第12章 欲張りな願い
扉を開けると、新一の鬼気迫る声がして、石栗が死んでいることを知らされた。
勿論新一が殺す理由なんてないし、所謂密室殺人というものらしい。
にしても、本当によく殺人現場に遭遇する人達だな、と柊羽は思わず項垂れた。
ポアロは刑事さん達の憩いの場にもなっていて、そんな彼らの話が聞こえてきた時があった。
小五郎とコナンは殺人を呼ぶ死神だ、と。
その時はただ身内を罵倒された気分で「失礼な」と思ったが、今ならあの刑事さんに賛同できる気がした。
(あの時の刑事さん、ごめんなさい。)
間もなく静岡県警が到着し、現場検証が始まった。
もうここから先はプロに任せようと、柊羽は探偵たちの行く末をじっくり見届けることにした。

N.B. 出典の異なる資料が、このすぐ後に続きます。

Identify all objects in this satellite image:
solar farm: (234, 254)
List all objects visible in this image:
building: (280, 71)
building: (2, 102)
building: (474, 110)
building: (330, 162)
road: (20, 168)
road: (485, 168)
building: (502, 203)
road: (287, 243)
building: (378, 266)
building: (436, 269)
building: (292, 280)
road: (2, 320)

(新一、事件を解くことに夢中で周りが見えてないな。透さん結構観察してるけど…)
目の前のことに気を取られているコナンが少し心配ではあったが、自分は安室悪人説は否定派だ。
かといってあくまでもそれは気持ちの問題でどちらの肩を持つつもりもない。
第三者という立場で、あくまでもフラットに見極めると決めていた。
目の前の大事な二人の見据える先が、どこかで繋がっていればいい。
そんな淡い期待を抱きながら。
コナンは相変わらずマイペースに調査を進め、遂に真相に辿り着いたのかいつものように麻酔銃で小五郎に狙いを定めようとしている。

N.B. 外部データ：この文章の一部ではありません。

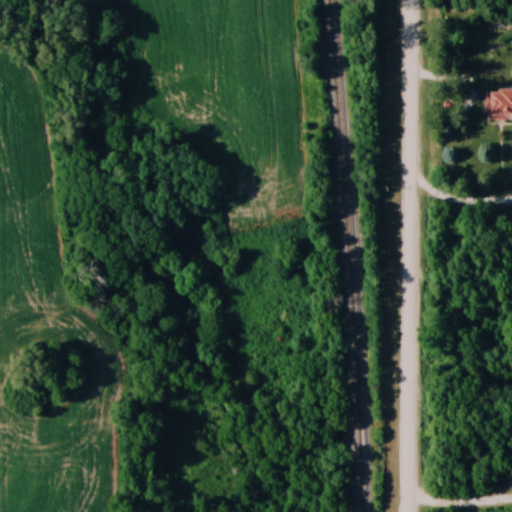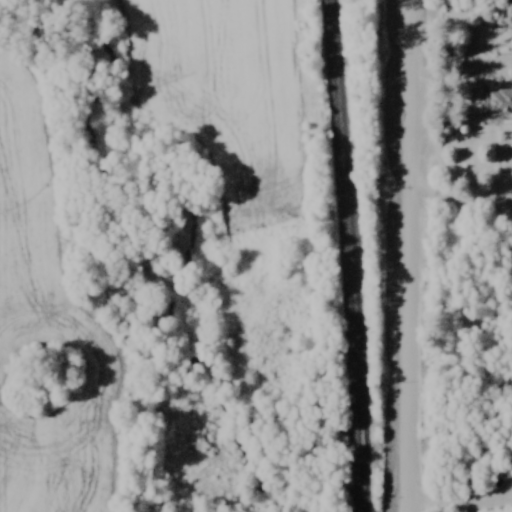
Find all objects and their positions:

その動作に安室が気付き、照準を覗き込んだことにコナンが驚いた。
(さあ、どうするの?名探偵___)
柊羽は段々と自分だけが知っている攻防戦を楽しみ始めていた。
結局コナンは周りの大人たちにヒントを出しながら真実を導き出させることに成功した。
(まあ、今回は引き分けってとこかな?)
けれど、安室のことだ。恐らくコナンに何らかの違和感を抱いたことだろうから、何か聞かれるかもしれない。
しどろもどろにならないように心の準備はいつでもしておこう、と柊羽は思ったのだった。